Rescue Therapy When IV Thrombolysis or Thrombectomy Is Inadequate

Helpful when thrombectomy is insufficient if systemic lytics are unable to completely destroy the clot.

Treatment Options After IV Thrombolysis Window

Under the guidance of sophisticated imaging, IAT can be used after the typical 4.5-hour limit for systemic thrombolysis.

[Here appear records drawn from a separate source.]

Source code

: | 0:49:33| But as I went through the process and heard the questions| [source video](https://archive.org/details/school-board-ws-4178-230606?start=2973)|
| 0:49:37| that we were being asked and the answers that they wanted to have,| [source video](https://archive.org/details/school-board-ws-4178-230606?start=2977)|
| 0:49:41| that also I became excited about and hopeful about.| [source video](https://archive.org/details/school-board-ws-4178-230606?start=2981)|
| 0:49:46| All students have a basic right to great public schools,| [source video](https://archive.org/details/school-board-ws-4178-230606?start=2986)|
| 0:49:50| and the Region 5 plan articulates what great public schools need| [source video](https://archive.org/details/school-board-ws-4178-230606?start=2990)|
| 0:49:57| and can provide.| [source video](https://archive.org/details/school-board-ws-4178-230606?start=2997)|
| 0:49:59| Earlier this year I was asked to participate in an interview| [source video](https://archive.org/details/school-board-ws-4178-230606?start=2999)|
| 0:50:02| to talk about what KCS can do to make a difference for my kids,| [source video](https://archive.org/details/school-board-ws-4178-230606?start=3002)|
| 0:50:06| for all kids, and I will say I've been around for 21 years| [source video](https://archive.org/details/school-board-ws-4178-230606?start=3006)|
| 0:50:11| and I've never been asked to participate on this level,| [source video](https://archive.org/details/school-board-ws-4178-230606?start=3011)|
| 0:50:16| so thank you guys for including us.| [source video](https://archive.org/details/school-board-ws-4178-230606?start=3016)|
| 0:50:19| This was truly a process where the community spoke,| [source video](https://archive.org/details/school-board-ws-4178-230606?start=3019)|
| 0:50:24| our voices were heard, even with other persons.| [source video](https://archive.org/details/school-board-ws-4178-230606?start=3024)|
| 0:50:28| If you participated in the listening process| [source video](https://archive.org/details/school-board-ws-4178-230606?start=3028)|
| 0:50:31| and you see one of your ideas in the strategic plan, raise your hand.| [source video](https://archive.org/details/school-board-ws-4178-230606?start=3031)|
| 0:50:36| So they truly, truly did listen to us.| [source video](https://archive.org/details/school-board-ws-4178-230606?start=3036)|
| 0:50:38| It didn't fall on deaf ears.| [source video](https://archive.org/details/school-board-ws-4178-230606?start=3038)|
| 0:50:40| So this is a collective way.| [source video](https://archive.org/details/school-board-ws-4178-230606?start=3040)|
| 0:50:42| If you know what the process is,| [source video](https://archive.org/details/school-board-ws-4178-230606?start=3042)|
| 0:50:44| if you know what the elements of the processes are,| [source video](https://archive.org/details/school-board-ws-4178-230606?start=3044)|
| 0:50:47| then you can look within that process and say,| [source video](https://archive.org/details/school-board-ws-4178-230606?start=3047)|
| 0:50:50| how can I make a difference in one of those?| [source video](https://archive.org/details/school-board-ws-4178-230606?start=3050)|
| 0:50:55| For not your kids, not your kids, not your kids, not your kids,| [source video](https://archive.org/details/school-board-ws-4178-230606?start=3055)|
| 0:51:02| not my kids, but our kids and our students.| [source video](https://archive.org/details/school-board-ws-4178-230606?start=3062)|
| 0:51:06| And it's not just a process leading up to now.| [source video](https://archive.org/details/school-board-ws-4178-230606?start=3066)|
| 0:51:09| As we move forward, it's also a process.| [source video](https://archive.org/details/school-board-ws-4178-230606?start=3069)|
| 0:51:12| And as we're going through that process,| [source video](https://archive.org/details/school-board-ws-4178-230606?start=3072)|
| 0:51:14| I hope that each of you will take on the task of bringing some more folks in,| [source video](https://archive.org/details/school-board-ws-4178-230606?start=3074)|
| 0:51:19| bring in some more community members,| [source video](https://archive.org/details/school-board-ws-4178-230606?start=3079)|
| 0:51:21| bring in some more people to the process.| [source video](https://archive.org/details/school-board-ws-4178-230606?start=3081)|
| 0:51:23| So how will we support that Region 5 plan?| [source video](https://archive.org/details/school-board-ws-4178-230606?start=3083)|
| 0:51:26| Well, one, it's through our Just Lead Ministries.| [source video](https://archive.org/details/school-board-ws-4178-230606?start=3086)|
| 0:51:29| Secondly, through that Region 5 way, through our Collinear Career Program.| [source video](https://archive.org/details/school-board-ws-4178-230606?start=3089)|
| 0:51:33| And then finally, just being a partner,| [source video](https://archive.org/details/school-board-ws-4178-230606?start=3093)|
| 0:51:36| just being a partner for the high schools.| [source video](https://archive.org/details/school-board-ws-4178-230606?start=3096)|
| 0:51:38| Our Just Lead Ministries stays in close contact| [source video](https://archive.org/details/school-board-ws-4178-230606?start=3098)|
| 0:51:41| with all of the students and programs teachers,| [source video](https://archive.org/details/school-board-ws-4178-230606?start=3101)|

Potentially Lower Mortality

When IAT is combined with mechanical thrombectomy, some research indicates a lower 90-day mortality rate without an increase in symptomatic cerebral bleeding.

post-treatment recovery

Quick Monitoring
In an intensive care or stroke unit, patients are continuously monitored for changes in their neurological condition, vital signs, and any bleeding consequences, particularly cerebral hemorrhage.
Imaging Monitoring
Within 24 hours after the treatment, routine brain imaging is carried out to verify vessel recanalization, check for bleeding, and measure brain tissue recovery.
Neurological Healing
Better long-term functional outcomes at three months are predicted by the fact that a sizable percentage of patients demonstrate fast neurological improvement within 24 hours.
Medicines
In order to prevent re-occlusion, antiplatelets or anticoagulants are often started 24 hours after hemorrhage is ruled out.
Aggressive management is used for blood pressure and other stroke risk factors.
Rehabilitation
In order to maximize recovery potential, early customized therapy for motor function, speech, cognition, and activities of daily living starts as soon as the patient is stable.
Modification of Risk Factors
Long-term care must include both medical and lifestyle management of high blood pressure, diabetes, cholesterol, quitting smoking, and other vascular risk factors.
Follow-up
Monitoring the course of recovery, controlling secondary prevention, and resolving complications all depend on routine follow-up with neurology and stroke specialists.